Plaintiff asserts that his changed conditions of confinement resulting from the loss of eligibility for the Step-Down program gave rise to a liberty interest which necessitated process. He argues that the procedural violations at his October 2015 hearing led to his conviction for conspiring to assault an officer, and this conviction led directly to his removal from the Step-Down program at a subsequent proceeding. Plaintiff's argument thus relies on the assumption that, had he been granted process at the October 2015 hearing, he would not have been convicted, and he would not have been subsequently removed from the Step-Down program resulting in a change of his conditions of confinement. Thus, he asserts his conviction resulted in a change of his conditions of confinement sufficient to deprive him of a liberty interest necessitating different process than he received. This circular claim for damages thus relies on the assertion that the result of the October 2015 hearing was invalid. It thus is precluded by Heck and Balisok.

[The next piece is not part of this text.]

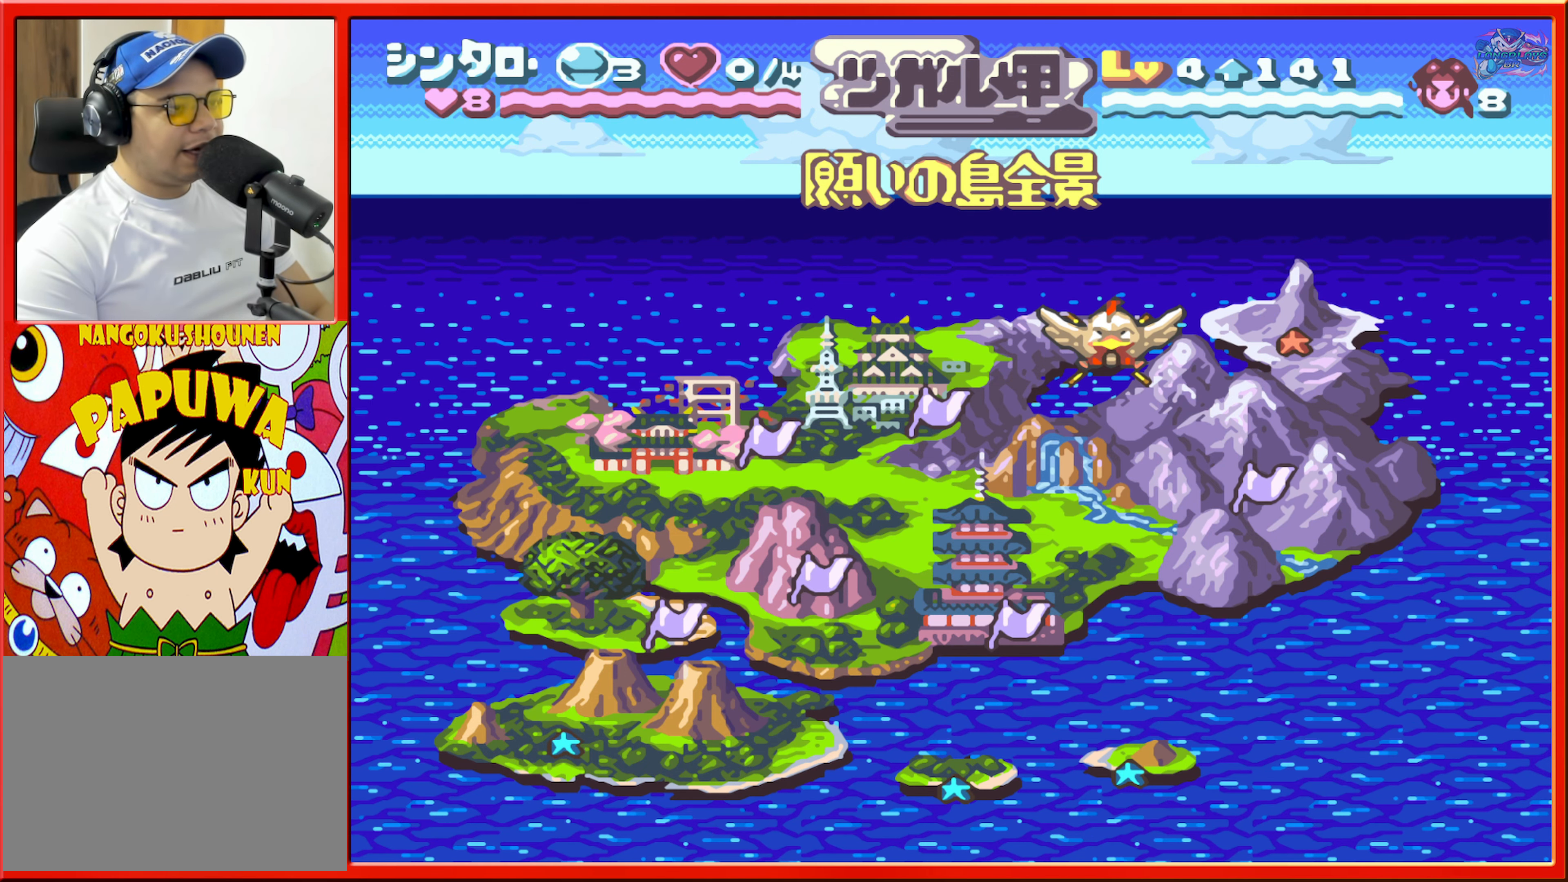
{"buttons": [], "events": []}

Plaintiff concedes he is not challenging the loss of his good time credits in this action, as challenges to the duration of his confinement must be brought pursuant to a habeas corpus proceeding. (Doc. 153 at 9.) --------
Plaintiff asserts that his subsequent, May 2019, hearing on the same charge establishes that his conviction was previously invalidated and thus outside Heck's exclusion. But to establish that a conviction has been previously invalidated, "a § 1983 plaintiff must prove that the conviction or sentence has been reversed on direct appeal, expunged by executive order, declared invalid by a state tribunal authorized to make such determination, or called into question by a federal court's issuance of a writ of habeas corpus." Heck, 512 U.S. at 486-87; see also Banks v. Clark Cty., Nev., 461 F. App'x 585, 587 (9th Cir. 2011). Plaintiff provides no authority, and the Court is unaware of any, suggesting that a subsequent disciplinary hearing that affirms a conviction but alters an inmate's punishment constitutes such an invalidation. Absent a showing that the hearing was authorized to overturn the previous conviction, the favorable termination rule precludes the Plaintiff's claims.
CONCLUSION
As described above, the Heck doctrine precludes Plaintiff's § 1983 actions because a favorable judgment would necessarily invalidate Plaintiff's underlying conviction.
IT IS THEREFORE ORDERED that Defendant's Motion for Summary Judgment (Doc. 148) is GRANTED.
IT IS FURTHER ORDERED that Plaintiff's Cross Motion for Summary Judgment (Doc. 153) is DENIED as moot.
Dated this 9th day of October, 2020.